Comptez en général au moins 20 % de fonds propres du besoin de financement total. Un apport plus élevé améliore vos conditions et la probabilité d'accord. En dessous de 20 %, un cautionnement ou des garanties complémentaires deviennent souvent nécessaires.
Sur combien d'années doit porter le business plan pour la banque ?

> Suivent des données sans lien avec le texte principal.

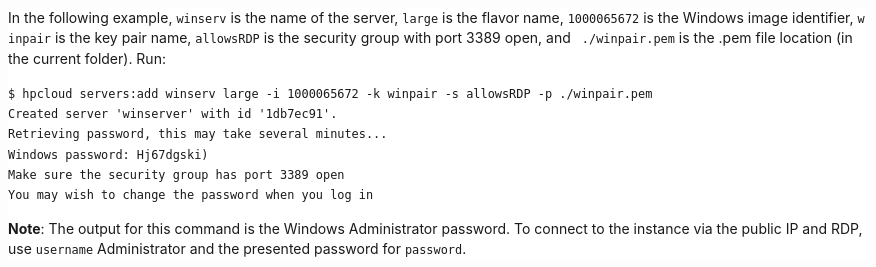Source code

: In the following example, `winserv` is the name of the server, `large` is the flavor name, `1000065672` is the Windows image identifier, `winpair` is the key pair name, `allowsRDP` is the security group with port 3389 open, and ` ./winpair.pem` is the .pem file location (in the current folder). Run:

    $ hpcloud servers:add winserv large -i 1000065672 -k winpair -s allowsRDP -p ./winpair.pem
    Created server 'winserver' with id '1db7ec91'.
    Retrieving password, this may take several minutes...
    Windows password: Hj67dgski)
    Make sure the security group has port 3389 open
    You may wish to change the password when you log in
    
**Note**: The output for this command is the Windows Administrator password. To connect to the instance via the public IP and RDP, use  `username` Administrator and the presented password for `password`.


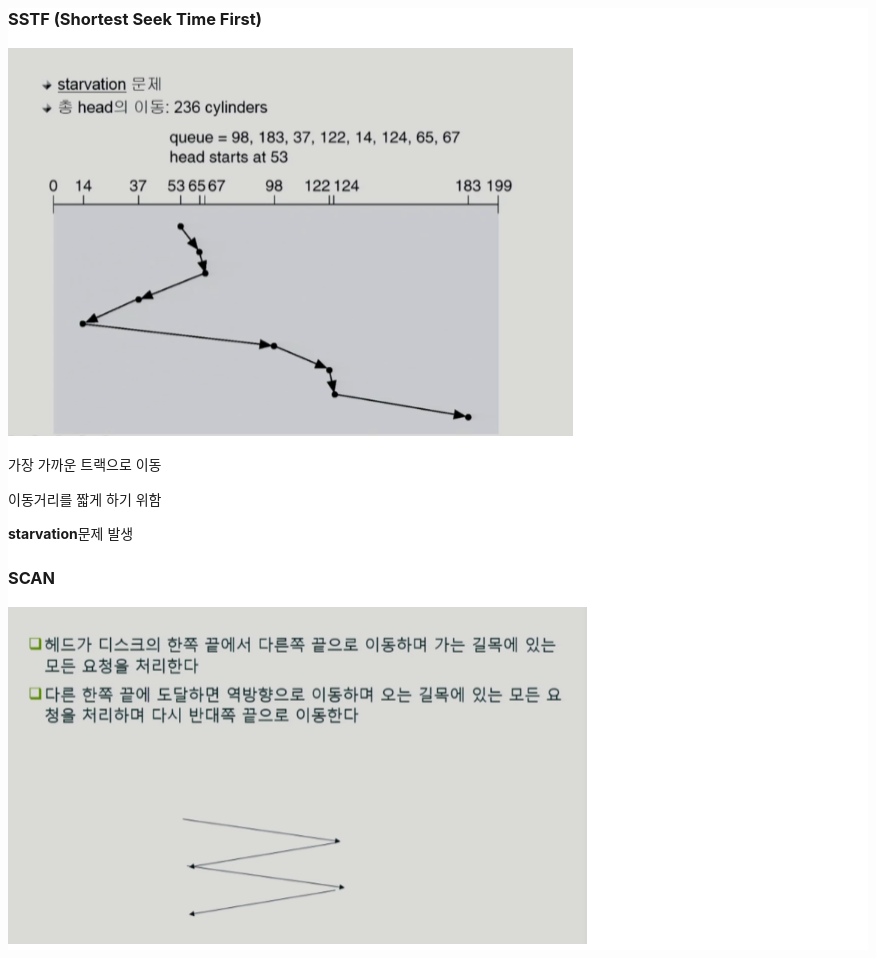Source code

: ### SSTF (Shortest Seek Time First)

![figure15.png](./img/figure15.png)

가장 가까운 트랙으로 이동

이동거리를 짧게 하기 위함

**starvation**문제 발생

### SCAN

![figure16.png](./img/figure16.png)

Trois ans de prévisions (compte de résultat, trésorerie, bilan) suffisent dans la majorité des cas, avec un plan de trésorerie détaillé mois par mois pour la première année. Au-delà, les projections perdent en crédibilité.
Qu'est-ce que le DSCR et pourquoi est-il décisif ?
Le DSCR (Debt Service Coverage Ratio) compare votre cash-flow disponible au service annuel de la dette (capital + intérêts). Au-dessus de 1,2, vous remboursez avec une marge de sécurité ; en dessous de 1, vous ne couvrez pas vos échéances. C'est le premier ratio que le banquier regarde.
Faut-il présenter plusieurs scénarios à la banque ?
Oui. Un scénario de base et un scénario prudent montrent que vous remboursez même si les ventes déçoivent. C'est rassurant : un dossier qui n'a qu'un seul scénario optimiste paraît fragile.